Riolo called Smith's decision "brave" but admitted his short-term future was a "work in progress".
"We can't put a time frame on these things," he said.
"Obviously, the club has to look at what's best for the club as well as what's best for Tim, as they do with all their players. And Tim's just got to get himself right."
Smith's long-term future clearly has ramifications for the club. If Smith does not return, they will be without a top-line halfback for the rest of the season, and the club will likely have to find another.
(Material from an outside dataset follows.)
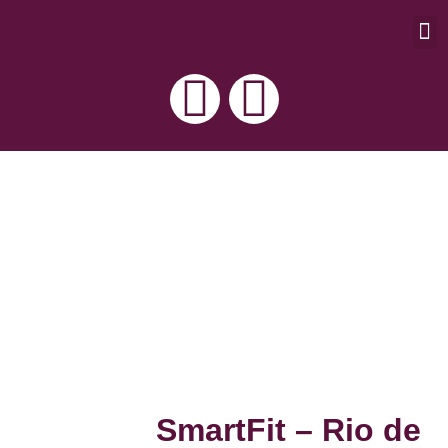
Exp
Áre
Tra
SmartFit – Rio de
The club is already facing a battle to keep Brett Finch. "They're all things we'll need to weigh up, but I don't think today or tomorrow is the right time to start thinking about it," Hagan said.
THE SMITH FILES
December 2005 He is accused, but later cleared, of assault allegations after a night out in The Rocks.
May 2006 Smith turns up to a training session intoxicated after a drinking session with hooker Mark Riddell. On the same day, coach Brian Smith quits the club. Jason Taylor becomes caretaker coach and one of his first jobs is to dump the duo to premier league and fine them $5000.
June 2006 Smith is fined $1000 after a bar-room slanging match with cricketer Michael Clarke at Cronulla nightspot Northies.
December 2007 A talkback caller starts a chain of events which leads to Smith checking into rehab. The caller complained that Smith was so drunk outside a pub in Parramatta that he abused a grandfather and a young girl. He is fined $1000 and banned from drinking until the end of 2008. Less than a fortnight later, he is found drunk in another Parramatta pub. He is spared the axe but heads to the Gold Coast for a stint in rehab. It is later revealed he suffers from depression.
April 2007 A fortnight after he returns to the NRL, he quits league indefinitely.